Bugün İsrail basını, Başbakan Ariel Şaronun basın toplantısında ne denli rahat göründüğünden söz ediyor. Belli ki Şaron eski partisi Likudla bağını kestikten sonra kendini çok daha rahat hissediyor.Buna karşı başta Netanyahu olmak üzere Likudda kalan milletvekilleri ise son derece sinirli ve kaygılı görünüyorlar.Netanyahunun başka kaygıları var. Şaron ayrıldıktan sonra onun yerine Likudun başına kendisinin geçeceğini düşünürken şimdi Likudun başına geçmek isteyen beş aday daha çıkmıştır.Bu adaylardan ikisi Dışişleri Bakanı Silvan Şalom ve Savunma Bakanı Şaul Mofaz onun için tehlike arz edebilir.Likud Partisi Aralık ayında Şaronun yerine geçecek liderini seçecek.
Ama her kim gelecekse gelsin yapılacak seçimlerde Şaron ve Peretze karşı kazanması çok zordur.
Lübnan sınırında hareketlenme
Bu pazartesi İsrail gündemi bir yandan Şaronun yeni partisi ile meşgulken öte yandan İsrail-Lübnan sınırında yaşananlarla çalkalandı.Hizbullah İsraile karşı şiddetli ateş açtı ve İsrail askerlerini kaçırmak girişiminde bulundu.Ancak buna hazırlıklı olan İsrail güvenlik güçleri dört Hizbullah teröristini öldürdü.İki İsrail askeri ciddi, birkaç asker de hafif şekilde yaralandı.Sınıra yakın bölgede yaşayan 130.000 kişi sığınaklara inmek zorunda kaldı.
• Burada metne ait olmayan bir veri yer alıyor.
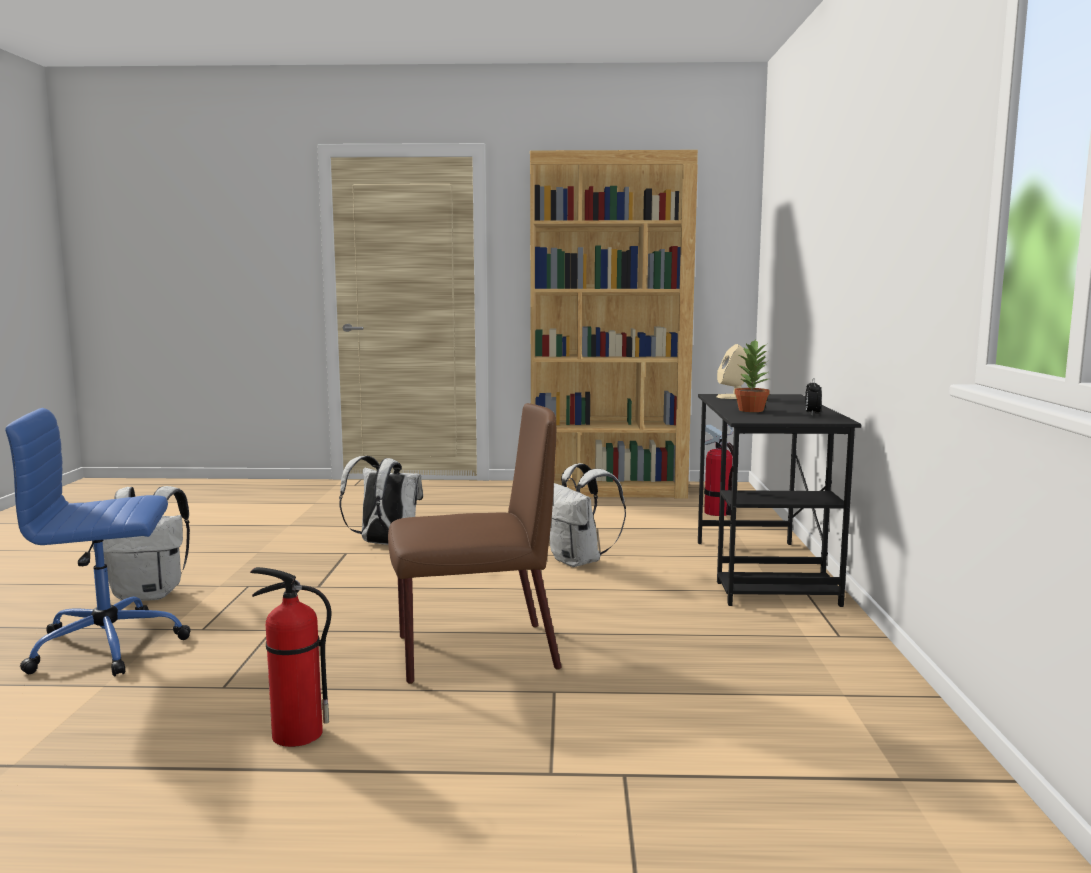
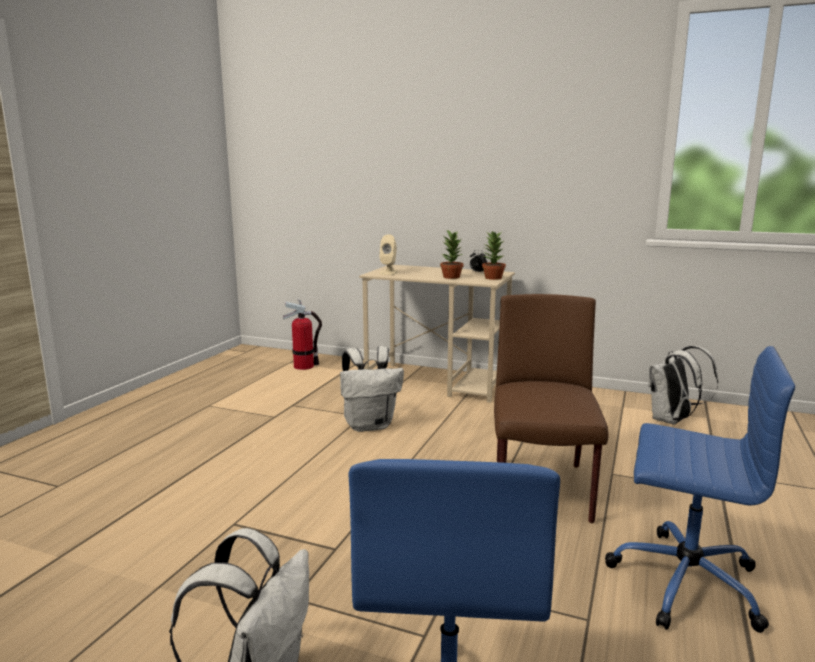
camera: 70 degrees left, 5 degrees up
(295, 734) = (683, 581): fire extinguisher -> blue office chair
(384, 544) = (227, 499): white backpack -> white backpack (672, 421)
(608, 489) = (190, 382): brown bookcase -> none
(763, 572) = (438, 382): black desk -> beige desk
(780, 419) = (492, 278): none -> potted plant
Yaptıkları basın toplantısında Savunma Bakanı Şaul Mofaz ile Genelkurmay Başkanı Dan Halutz İsrailin tepkisinin şiddetli olduğunu ve Hizbullahın birçok stratejik noktalarının bombalandığını açıkladılar.
İsraile göre Hizbullah bu operasyonu Suriye ve İranın isteği üzerine gerçekleştirdi.Özellikle Suriye, dünya kamuoyunun dikkatini Harririnin öldürülmesinden İsrail_Lübnan sınırına çekmeğe gayret ediyor.
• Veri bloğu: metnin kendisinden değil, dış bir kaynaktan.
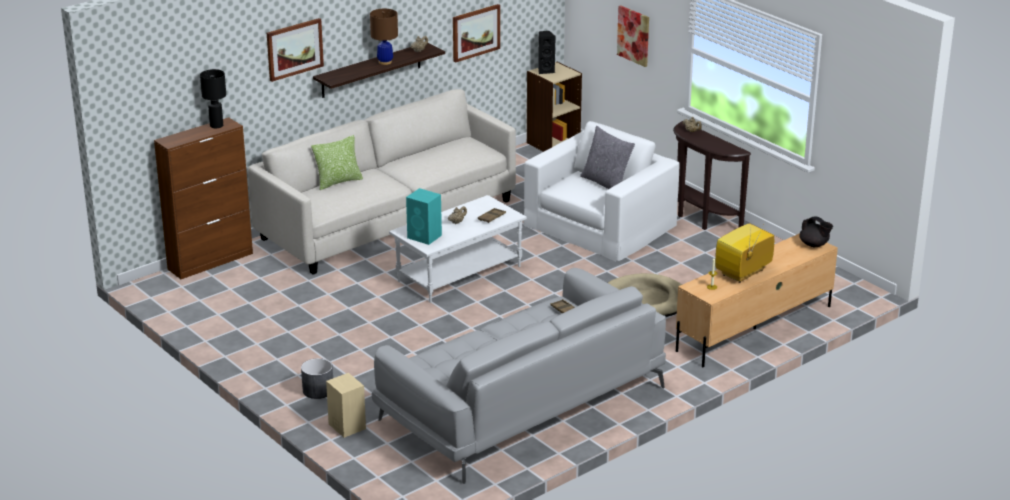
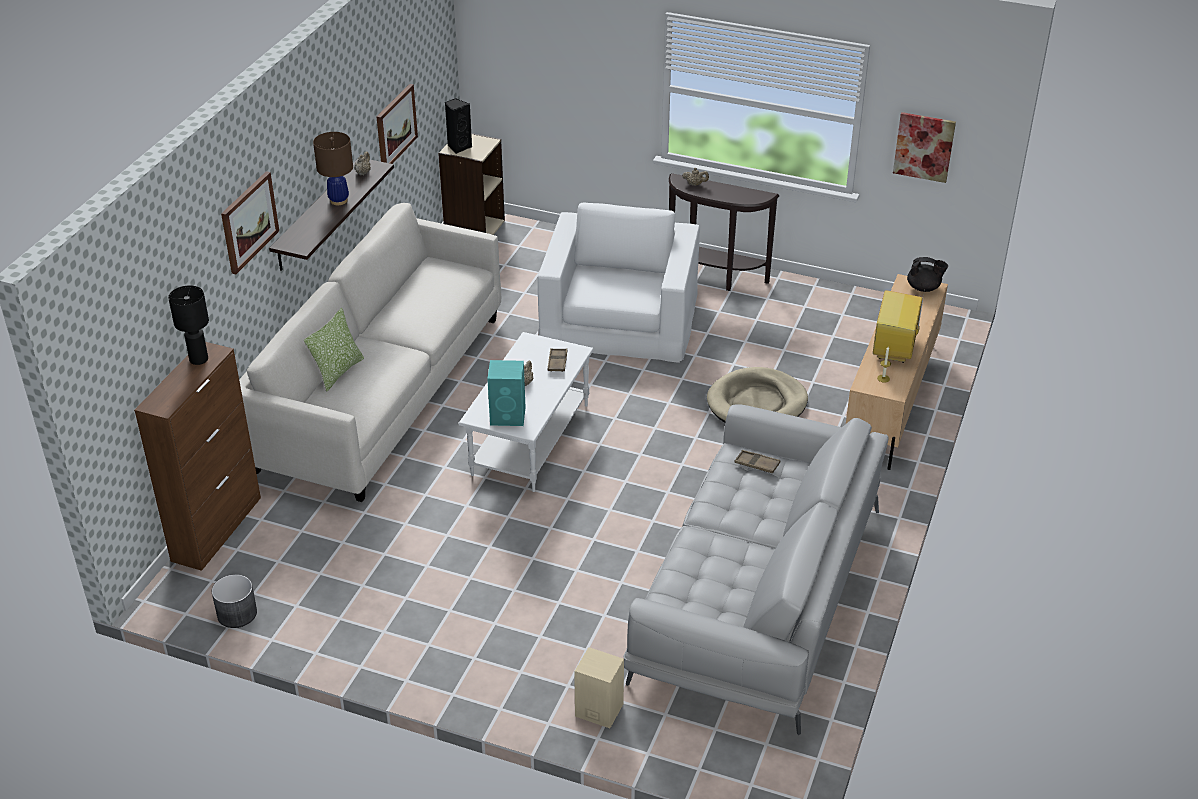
camera: 30 degrees left, 10 degrees up
(318, 390) = (518, 671): grey planter -> grey planter (237, 613)
(606, 183) = (628, 273): grey pillow -> none
(633, 35) = (574, 83): picture -> picture (924, 146)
Almanyadan iki denizaltı siparişi
İsrailin Almanyadan iki denizaltı satın almasına ilişkin anlaşma Salı günü imzalandı.İsrail basını Dolphin tipi iki denizaltının alınması haberine geniş yer verdi.
Haaretz Gazetesinde yayınlanan bir habere göre bu satış ile İranın nükleer çalışmalarını denetleme çabaları arasında sıkı bir ilişki bulunduğu ifade ediliyor.
Amerika-Rusya soğuk savaşı sırasında bir nükleer savaşa engel olabilecek en etkili silahın nükleer başlık taşıyabilen denizaltı olduğu ortaya çıktı.Nükleer silahlara sahip ülkeler ilk saldırıyı gerçekleştirdiklerinde düşmanın nükleer silahlarını etkisiz hale getirebilirler.Oysa bu denizaltılar sayesinde her zaman karşı tarafın misilleme olanağı vardır.Dolphin tipindeki denizaltılar 4 tane cruise atom başlığı taşıyabilecek kapasiteye sahip. Bu nedenle hiçbir devlet adamı böyle bir misillemeyi göze alamayacak.Anlaşıldığı üzere Dolphin denizaltısı bir savaş silahı değil bir barış silahıdır.